- Texto de la página -
--*--

2. Pieles de plátano

Comer plátano nos ayuda a reponer el potasio perdido, pero resulta que las plantas también lo necesitan. Así que cuando terminen de comer esta deliciosa fruta, simplemente lancen las pieles en un hoyo sobre su plantación, o entiérrenlas bajo el mantillo para que sirvan de fertilizante orgánico natural. Esto les permitirá obtener floraciones más grandes entre otros beneficios.
 
3. Cáscaras de huevo
Las cáscaras de huevo son una ayuda multiusos en el jardín, ya que actúan tanto como fertilizante, como de repelente de plagas. Añadan cáscaras de huevo trituradas en el fondo de los hoyos de sus plantaciones, sobre todo cuando sean tomates, pimientos y berenjenas. También pueden secarlas y convertirlas en un polvo fino, para extenderlo por toda la base de las plantas. Las cáscaras de huevo son un 93% carbonato de calcio, un mineral indispensable para preparar el suelo.
 
4. Los posos del café

Después de disfrutar de una taza de café no tire los posos, pues son capaces de añadir una buena cantidad de nitrógeno a su suelo. Contrariamente a la creencia popular, los granos de café usados no son ácidos y pueden actuar como un sustituto seguro para el abono rico en nitrógeno de su pila de compost. Se pueden mezclar en el suelo o ser extendidos sobre su superficie.

--*--

- Material extraído -
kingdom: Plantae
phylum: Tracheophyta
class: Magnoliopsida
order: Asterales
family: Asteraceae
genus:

--*--

- Instrucción de trabajo 1 -
Nombra todos los restos de comida que el texto de jardinería recomienda usar en las plantas.
- Instrucción de trabajo 2 -
Sigue escribiendo el texto de jardinería a partir del punto donde termina.
El material va por separado y no tiene que ver con el texto de jardinería.

- Respuesta final 1 -
Pieles de plátano, cáscaras de huevo y posos del café.

- Respuesta final 2 -
5. Orina humana

Suena repugnante, pero la orina se considera estéril si el cuerpo del que procede es saludable. La urea posee un alto contenido en nitrógeno y contiene más fósforo y potasio que muchos de los fertilizantes que compramos en la tienda. Si comer los tomates de tamaño familiar que han sido fertilizados con orina le pone los “pelos de punta”, pruébela en la pila de compost. Disuelvala en agua para usarla como fertilizante orgánico. Una buena proporción de orina en el agua sería de 1:8.
 
6. Recortes de césped

Ricos en nitrógeno, los recortes de hierba se convierten en excelentes fertilizantes orgánicos con el tiempo. Llenar una cubeta de 5 galones con recortes de césped, o incluso con malas hierbas, pues absorben los nutrientes del suelo tanto como la hierba. A continuación añada agua a la parte superior de la cubeta y deje reposar durante un día o dos. Diluya el té de hierba mezclando una taza de hierba líquida con 10 tazas de agua y aplíquelo sobre la base de las plantas.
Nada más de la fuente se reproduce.